Higher expenditures during the Christmas season in 2025 than in 2024

First indicators showed that retailers experienced a positive Christmas season.[1] In this blog, we want to have a closer look at expenditures during the Christmas season and quantify the difference in spending compared to previous years.

For this purpose, we use card expenditure data provided by Worldline Schweiz AG. In particular, we use the real Consumer Spending Index (CSI) Switzerland for Retail: Other goods. These data cover both point-of-sale and e-commerce consumer spending in Switzerland as measured by Worldine’s payment terminals. The data are corrected for shifts from cash to card payments as well as for changes in the number and composition of the data provider’s client pool during the recent years. This allows for a consistent analysis over multiple years.

We define the Black Friday period between November 20th and December 3rd as the start of the Christmas season. These two weeks include Black Friday and its preceding days in all years considered. This is then followed by the three-week pre-Christmas period between December 4th and December 24th. The post-Christmas period is the week from December 27th until January 2nd. This classification ensures that all periods (except for the Christmas days) include the same weekdays in all years.

Figure 1: Contribution to year-on-year changes of expenditures in the category Retail: Other goods, corrected for inflation and shifts to card payments.

Notes: The figure shows the contribution of the different subperiods in the Christmas season to the year-on-year changes in real expenditures. For example, out of the 9.6% growth of expenditures in 2019, approximately 4 percentage points are due to the Black Friday period. The blue frame (Total) illustrates the growth rate in expenditures during the full Christmas season.

Figure 1 shows that a strong increase of expenditures during the Christmas season in 2019 and 2020 was followed by declines between 2021 and 2024. These developments were mainly driven by spending in the pre-Christmas period and, to a smaller extent, by the Black Friday period. In 2025, expenditures during the Christmas season increased by around one percent compared to 2024 because spending in the Black Friday period was a bit higher compared to the previous year. 

Figure 2: Contribution to year-on-year changes of expenditures in the category Retail: Other goods, corrected for inflation and shifts to card payments, by payment channel.

Notes: The figure shows the contribution of the different periods to the year-on-year changes in real expenditures, split between payments at the point-of-sale and e-commerce payments.

Figure 2 takes a closer look at the growth rates of expenditures during the Christmas season presented in Figure 1. It splits the expenditures between payments at the point-of-sale and payments via e-commerce. The figure shows that expenditures at the point-of-sale decreased over time but that this negative trend almost stopped in 2025. In e-commerce instead, expenditures skyrocketed in 2020 and remained quite stable thereafter. In 2025, there was another increase of 7% that more than offsets the slight decrease in point-of-sale expenditures and drives the higher total growth rate visible in Figure 1.

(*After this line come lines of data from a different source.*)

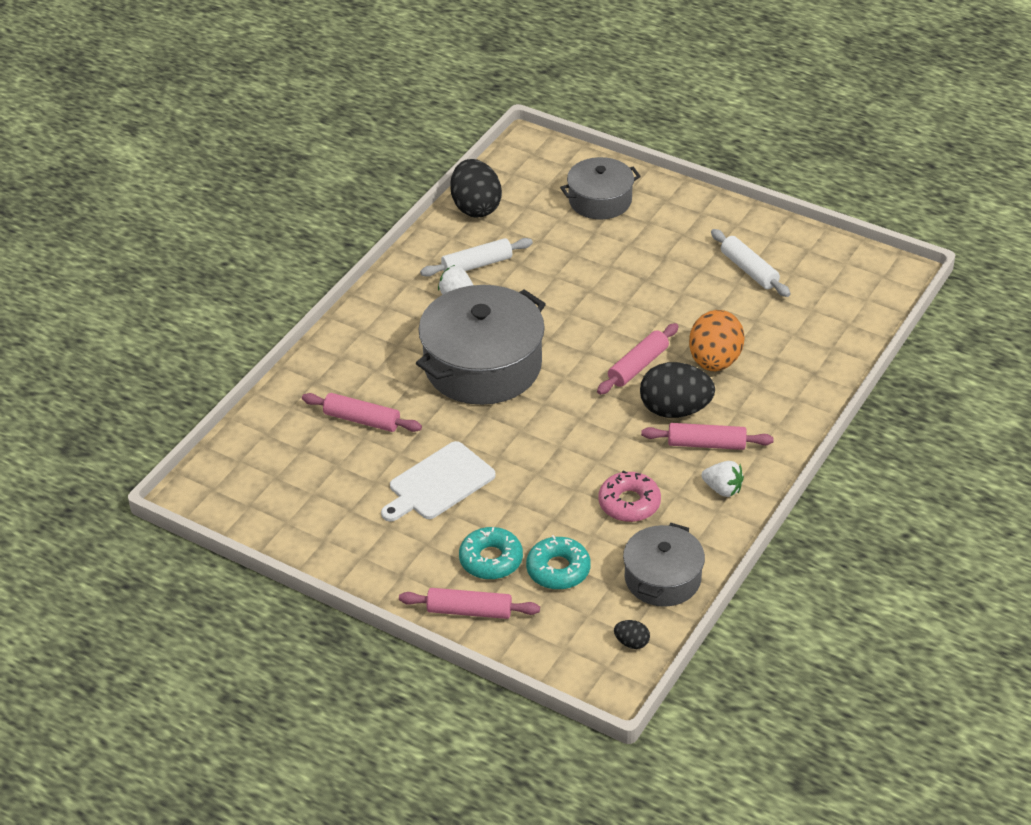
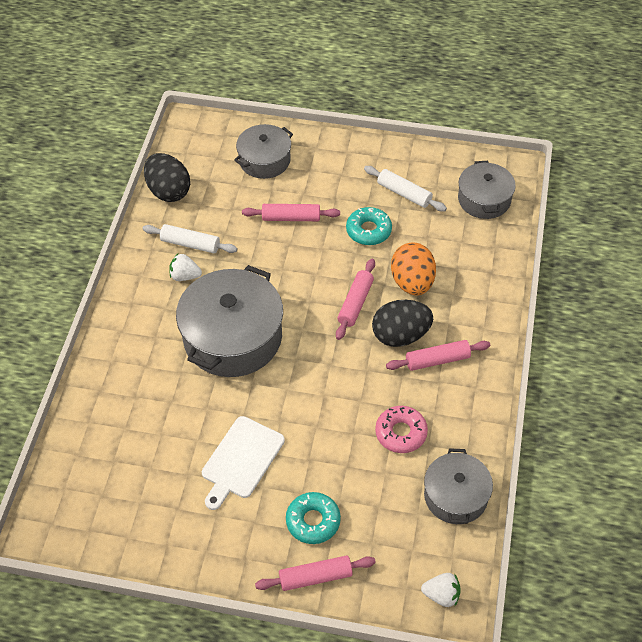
camera: 20 degrees left, 10 degrees up
pink rolling pin [302,393,422,432] -> pink rolling pin moved to [242,204,340,221]
white rolling pin [420,238,533,277] -> white rolling pin turned 60 degrees clockwise [143,224,238,253]
turquoise donut [526,535,591,590] -> turquoise donut moved to [346,207,392,245]
black egg [614,620,650,649] -> none
white strawberry [702,461,744,497] -> white strawberry moved to [421,573,461,607]
none -> grey pot [458,161,516,219]

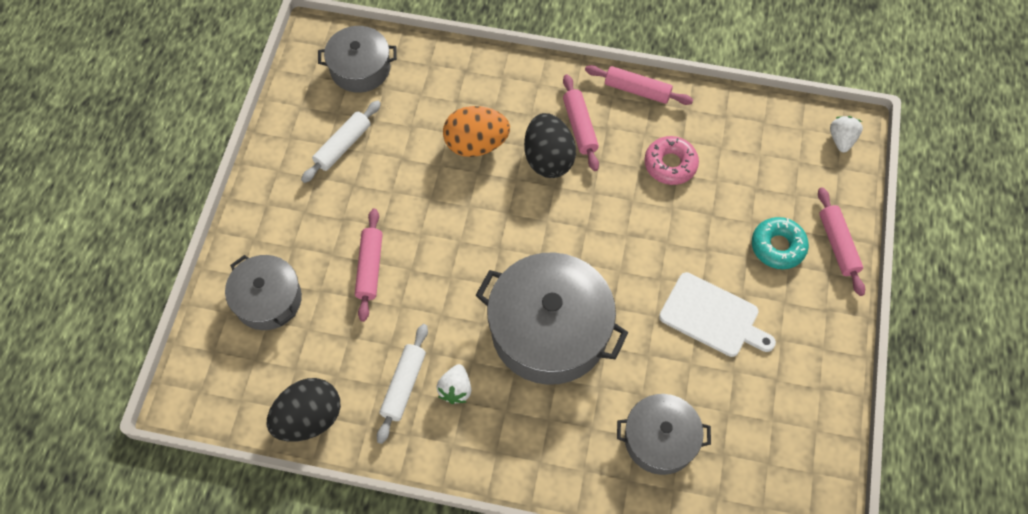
camera: 90 degrees left, 10 degrees up
pink rolling pin [336,259,375,340] -> pink rolling pin moved to [585,65,693,105]
turquoise donut [346,207,392,245] -> none
grey pot [424,448,493,524] -> grey pot moved to [617,394,711,475]

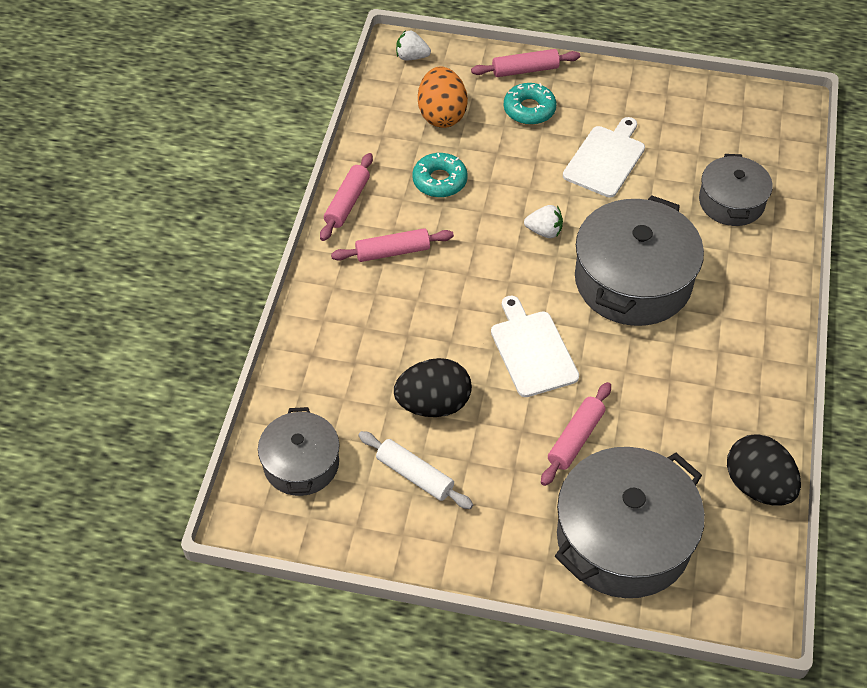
camera: 90 degrees left, 10 degrees down
grey pot [225,255,302,330] -> grey pot [555,447,705,598], size x1.71
pink rolling pin [355,209,383,322] -> pink rolling pin turned 60 degrees counterclockwise [541,382,611,486]
white rolling pin [377,324,428,444] -> none
white strawberry [437,364,472,404] -> white strawberry moved to [524,205,563,238]
orange egg [443,106,510,157] -> orange egg moved to [418,66,468,128]
black egg [524,113,576,178] -> black egg moved to [394,358,472,417]
pink donut [644,136,699,185] -> turquoise donut [412,153,468,198]
none -> white cutting board [491,296,579,397]

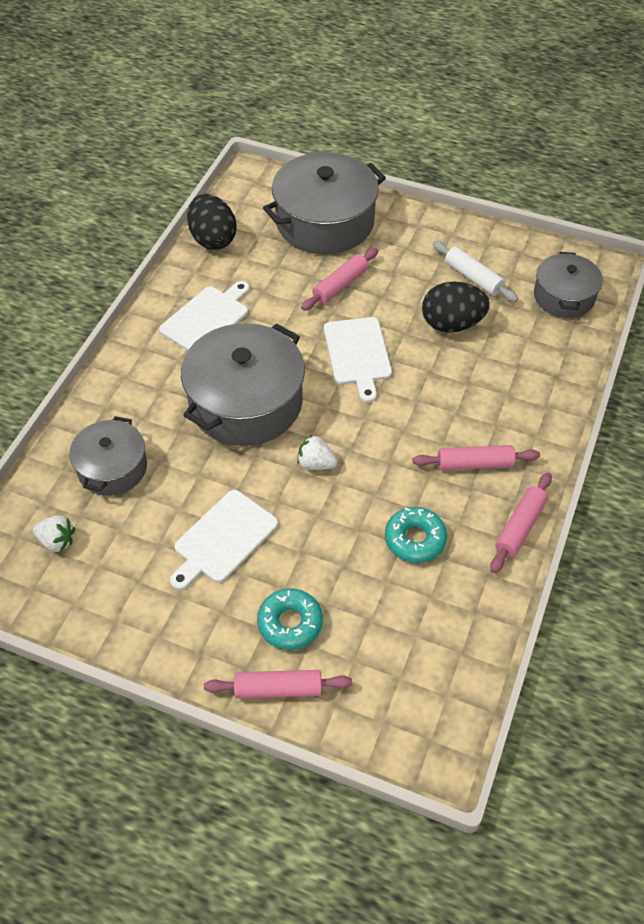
camera: 170 degrees left, 0 degrees up
white strawberry [396,30,431,60] -> white strawberry moved to [33,515,75,552]
orange egg [418,66,468,128] -> none
none -> white cutting board [159,281,250,351]

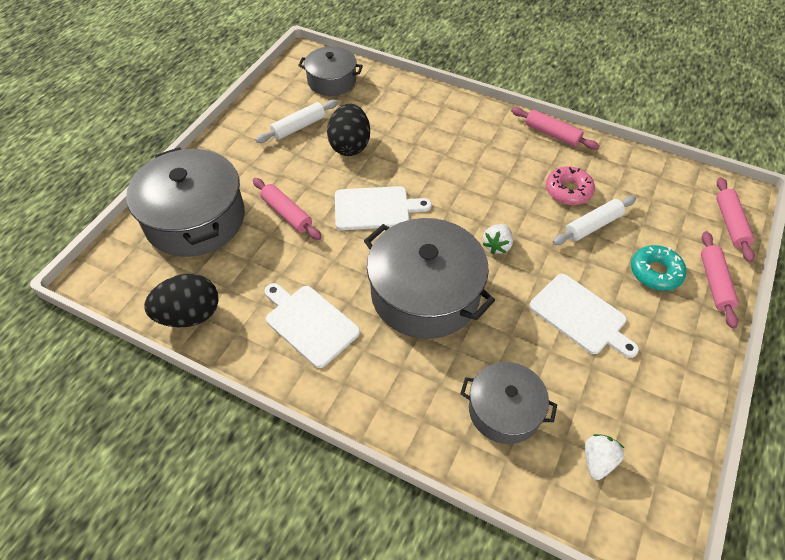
camera: 85 degrees left, 0 degrees up
turquoise donut [385,507,447,563] -> pink donut [546,167,595,205]
pink rolling pin [413,445,540,471] -> pink rolling pin moved to [716,177,755,262]
none -> white rolling pin [553,196,636,245]

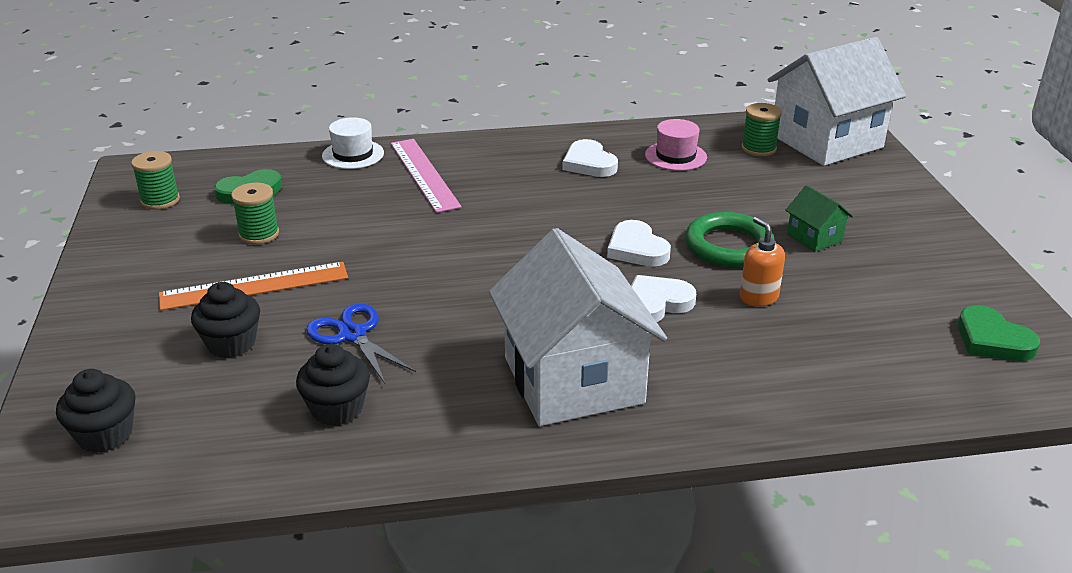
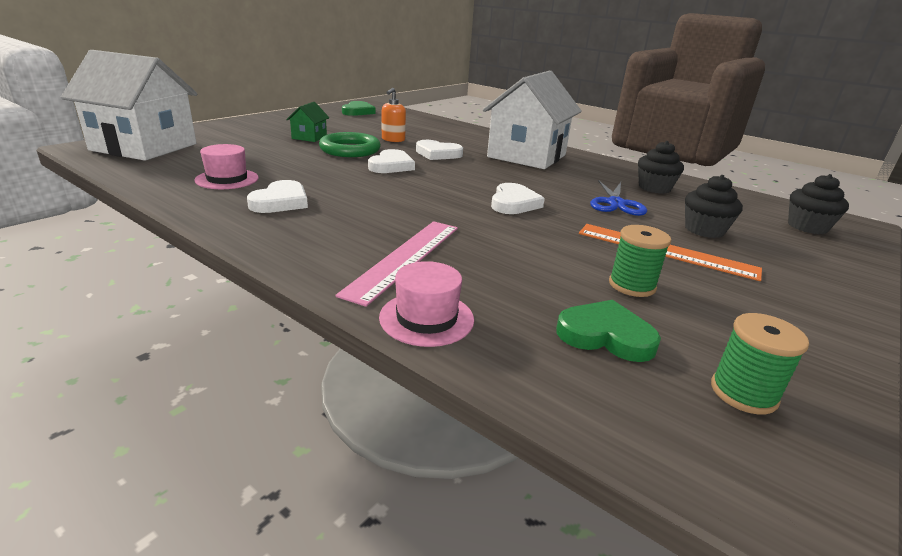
camera: 135 degrees left, 5 degrees down
white hat [322,117,384,169] -> pink hat [379,261,474,347]
green spool [742,103,782,157] -> none
none -> white heart [491,183,545,214]

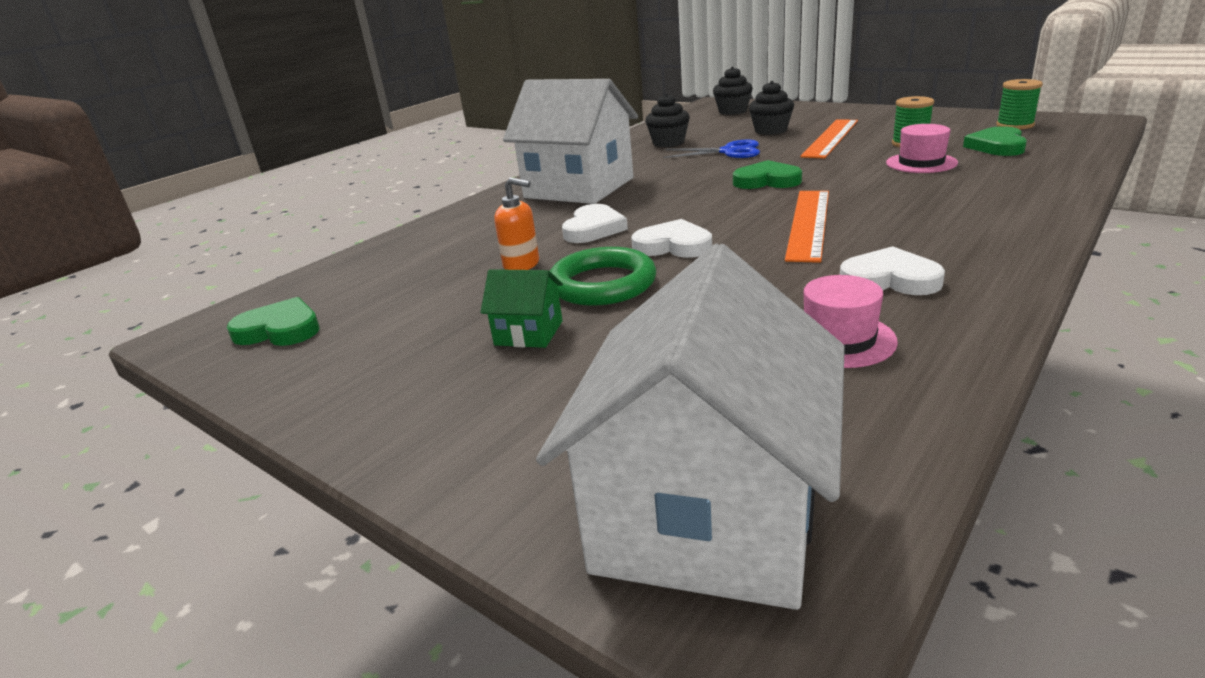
camera: 85 degrees left, 0 degrees up
pink ruler [335,221,458,307] -> none
pink hat [379,261,474,347] -> pink hat moved to [886,124,958,173]
white heart [491,183,545,214] -> green heart [733,160,802,189]
none -> orange ruler [785,191,829,263]

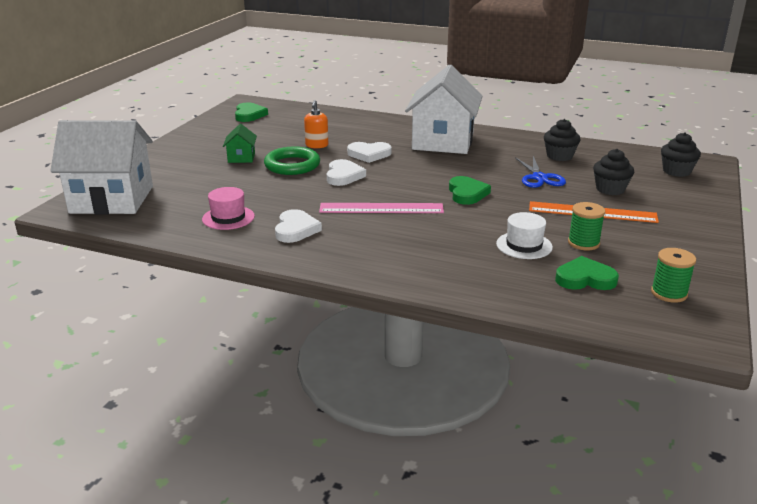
camera: 70 degrees right, 0 degrees up
orange ruler [785,191,829,263] -> pink ruler [319,203,444,213]
pink hat [886,124,958,173] -> white hat [496,212,553,259]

Overall, our findings indicate that spending during the Christmas season has recovered somewhat in 2025 after falling in the previous years. This was mainly driven by spending via e-commerce during the Black Friday period and the subsequent shopping period before Christmas. The level of expenditures during the whole Christmas season, however, remains around 15 percent lower in 2025 relative to the peak of spending during the Christmas season reached in 2020.

The reasons for these developments could be diverse. Consumer confidence is likely to be an important driver, but also the distribution of weekdays around Christmas or the time which Swiss residents spend abroad during the Christmas season could have important implications for the total spending of consumers during the Christmas season in Switzerland. Shifts in the spending of Swiss residents abroad as well as in the spending by foreign residents in Switzerland have affected the spending in the Christmas season particularly in 2020 and 2021 during the Corona pandemic.


[1] See for example, the news coverage here.